The input section start
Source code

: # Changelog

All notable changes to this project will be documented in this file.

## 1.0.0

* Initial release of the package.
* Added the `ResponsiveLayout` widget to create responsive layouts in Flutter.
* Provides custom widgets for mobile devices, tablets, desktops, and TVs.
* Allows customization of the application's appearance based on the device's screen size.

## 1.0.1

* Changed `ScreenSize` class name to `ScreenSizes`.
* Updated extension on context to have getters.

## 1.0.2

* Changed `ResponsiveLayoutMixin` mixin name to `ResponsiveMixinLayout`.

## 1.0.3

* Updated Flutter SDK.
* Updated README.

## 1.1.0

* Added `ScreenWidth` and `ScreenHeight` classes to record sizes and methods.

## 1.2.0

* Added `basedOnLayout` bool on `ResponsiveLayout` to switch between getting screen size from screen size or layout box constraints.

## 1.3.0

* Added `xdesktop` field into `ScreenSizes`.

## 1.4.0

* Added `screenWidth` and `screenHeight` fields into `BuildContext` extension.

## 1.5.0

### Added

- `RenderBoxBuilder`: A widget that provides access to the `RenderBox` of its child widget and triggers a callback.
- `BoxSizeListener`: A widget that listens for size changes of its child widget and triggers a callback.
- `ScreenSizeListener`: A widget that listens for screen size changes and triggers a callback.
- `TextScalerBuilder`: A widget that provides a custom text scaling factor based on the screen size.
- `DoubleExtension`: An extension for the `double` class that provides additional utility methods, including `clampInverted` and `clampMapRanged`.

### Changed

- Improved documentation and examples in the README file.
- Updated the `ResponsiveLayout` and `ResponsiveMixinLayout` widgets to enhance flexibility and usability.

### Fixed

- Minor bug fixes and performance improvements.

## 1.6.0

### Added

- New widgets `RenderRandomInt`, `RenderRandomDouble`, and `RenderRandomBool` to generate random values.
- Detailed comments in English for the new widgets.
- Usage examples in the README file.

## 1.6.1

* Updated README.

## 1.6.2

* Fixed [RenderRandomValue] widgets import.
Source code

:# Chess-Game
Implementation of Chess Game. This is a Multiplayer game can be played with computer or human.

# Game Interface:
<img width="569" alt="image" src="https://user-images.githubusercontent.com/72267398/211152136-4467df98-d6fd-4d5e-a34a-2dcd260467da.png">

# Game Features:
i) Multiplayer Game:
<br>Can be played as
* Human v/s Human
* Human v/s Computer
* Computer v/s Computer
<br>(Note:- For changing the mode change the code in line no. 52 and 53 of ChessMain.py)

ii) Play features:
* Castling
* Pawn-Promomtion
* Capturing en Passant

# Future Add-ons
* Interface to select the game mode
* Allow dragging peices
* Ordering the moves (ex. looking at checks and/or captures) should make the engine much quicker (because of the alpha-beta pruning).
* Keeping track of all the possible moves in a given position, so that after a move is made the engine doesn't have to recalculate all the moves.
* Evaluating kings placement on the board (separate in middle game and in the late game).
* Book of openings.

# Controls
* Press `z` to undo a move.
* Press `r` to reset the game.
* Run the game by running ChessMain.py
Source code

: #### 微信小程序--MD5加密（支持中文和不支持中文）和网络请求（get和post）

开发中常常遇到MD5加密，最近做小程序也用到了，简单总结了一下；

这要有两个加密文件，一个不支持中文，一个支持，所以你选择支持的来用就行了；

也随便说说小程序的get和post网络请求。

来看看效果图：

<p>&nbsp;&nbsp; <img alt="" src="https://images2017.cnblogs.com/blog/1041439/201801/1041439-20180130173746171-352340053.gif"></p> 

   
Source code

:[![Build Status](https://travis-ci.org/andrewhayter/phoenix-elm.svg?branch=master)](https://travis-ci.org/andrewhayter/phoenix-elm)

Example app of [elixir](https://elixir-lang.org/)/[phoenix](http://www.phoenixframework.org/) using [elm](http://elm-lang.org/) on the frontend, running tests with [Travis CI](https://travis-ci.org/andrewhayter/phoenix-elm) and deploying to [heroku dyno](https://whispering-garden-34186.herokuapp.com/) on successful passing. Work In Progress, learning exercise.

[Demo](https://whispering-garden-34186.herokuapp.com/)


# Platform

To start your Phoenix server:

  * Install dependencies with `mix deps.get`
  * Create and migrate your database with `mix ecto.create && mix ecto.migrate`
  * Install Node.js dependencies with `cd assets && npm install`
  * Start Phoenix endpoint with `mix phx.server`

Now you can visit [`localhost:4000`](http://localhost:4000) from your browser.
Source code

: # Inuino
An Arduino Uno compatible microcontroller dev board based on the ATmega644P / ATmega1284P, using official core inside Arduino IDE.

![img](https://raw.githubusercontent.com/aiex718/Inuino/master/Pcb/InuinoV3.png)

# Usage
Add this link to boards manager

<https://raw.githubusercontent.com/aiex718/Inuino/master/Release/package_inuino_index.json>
The input section end
**Problem requirements**
Could you output every entry above exactly as it stands?

**Problem solution**
Source code

: # Changelog

All notable changes to this project will be documented in this file.

## 1.0.0

* Initial release of the package.
* Added the `ResponsiveLayout` widget to create responsive layouts in Flutter.
* Provides custom widgets for mobile devices, tablets, desktops, and TVs.
* Allows customization of the application's appearance based on the device's screen size.

## 1.0.1

* Changed `ScreenSize` class name to `ScreenSizes`.
* Updated extension on context to have getters.

## 1.0.2

* Changed `ResponsiveLayoutMixin` mixin name to `ResponsiveMixinLayout`.

## 1.0.3

* Updated Flutter SDK.
* Updated README.

## 1.1.0

* Added `ScreenWidth` and `ScreenHeight` classes to record sizes and methods.

## 1.2.0

* Added `basedOnLayout` bool on `ResponsiveLayout` to switch between getting screen size from screen size or layout box constraints.

## 1.3.0

* Added `xdesktop` field into `ScreenSizes`.

## 1.4.0

* Added `screenWidth` and `screenHeight` fields into `BuildContext` extension.

## 1.5.0

### Added

- `RenderBoxBuilder`: A widget that provides access to the `RenderBox` of its child widget and triggers a callback.
- `BoxSizeListener`: A widget that listens for size changes of its child widget and triggers a callback.
- `ScreenSizeListener`: A widget that listens for screen size changes and triggers a callback.
- `TextScalerBuilder`: A widget that provides a custom text scaling factor based on the screen size.
- `DoubleExtension`: An extension for the `double` class that provides additional utility methods, including `clampInverted` and `clampMapRanged`.

### Changed

- Improved documentation and examples in the README file.
- Updated the `ResponsiveLayout` and `ResponsiveMixinLayout` widgets to enhance flexibility and usability.

### Fixed

- Minor bug fixes and performance improvements.

## 1.6.0

### Added

- New widgets `RenderRandomInt`, `RenderRandomDouble`, and `RenderRandomBool` to generate random values.
- Detailed comments in English for the new widgets.
- Usage examples in the README file.

## 1.6.1

* Updated README.

## 1.6.2

* Fixed [RenderRandomValue] widgets import.
Source code

:# Chess-Game
Implementation of Chess Game. This is a Multiplayer game can be played with computer or human.

# Game Interface:
<img width="569" alt="image" src="https://user-images.githubusercontent.com/72267398/211152136-4467df98-d6fd-4d5e-a34a-2dcd260467da.png">

# Game Features:
i) Multiplayer Game:
<br>Can be played as
* Human v/s Human
* Human v/s Computer
* Computer v/s Computer
<br>(Note:- For changing the mode change the code in line no. 52 and 53 of ChessMain.py)

ii) Play features:
* Castling
* Pawn-Promomtion
* Capturing en Passant

# Future Add-ons
* Interface to select the game mode
* Allow dragging peices
* Ordering the moves (ex. looking at checks and/or captures) should make the engine much quicker (because of the alpha-beta pruning).
* Keeping track of all the possible moves in a given position, so that after a move is made the engine doesn't have to recalculate all the moves.
* Evaluating kings placement on the board (separate in middle game and in the late game).
* Book of openings.

# Controls
* Press `z` to undo a move.
* Press `r` to reset the game.
* Run the game by running ChessMain.py
Source code

: #### 微信小程序--MD5加密（支持中文和不支持中文）和网络请求（get和post）

开发中常常遇到MD5加密，最近做小程序也用到了，简单总结了一下；

这要有两个加密文件，一个不支持中文，一个支持，所以你选择支持的来用就行了；

也随便说说小程序的get和post网络请求。

来看看效果图：

<p>&nbsp;&nbsp; <img alt="" src="https://images2017.cnblogs.com/blog/1041439/201801/1041439-20180130173746171-352340053.gif"></p> 

   
Source code

:[![Build Status](https://travis-ci.org/andrewhayter/phoenix-elm.svg?branch=master)](https://travis-ci.org/andrewhayter/phoenix-elm)

Example app of [elixir](https://elixir-lang.org/)/[phoenix](http://www.phoenixframework.org/) using [elm](http://elm-lang.org/) on the frontend, running tests with [Travis CI](https://travis-ci.org/andrewhayter/phoenix-elm) and deploying to [heroku dyno](https://whispering-garden-34186.herokuapp.com/) on successful passing. Work In Progress, learning exercise.

[Demo](https://whispering-garden-34186.herokuapp.com/)


# Platform

To start your Phoenix server:

  * Install dependencies with `mix deps.get`
  * Create and migrate your database with `mix ecto.create && mix ecto.migrate`
  * Install Node.js dependencies with `cd assets && npm install`
  * Start Phoenix endpoint with `mix phx.server`

Now you can visit [`localhost:4000`](http://localhost:4000) from your browser.
Source code

: # Inuino
An Arduino Uno compatible microcontroller dev board based on the ATmega644P / ATmega1284P, using official core inside Arduino IDE.

![img](https://raw.githubusercontent.com/aiex718/Inuino/master/Pcb/InuinoV3.png)

# Usage
Add this link to boards manager

<https://raw.githubusercontent.com/aiex718/Inuino/master/Release/package_inuino_index.json>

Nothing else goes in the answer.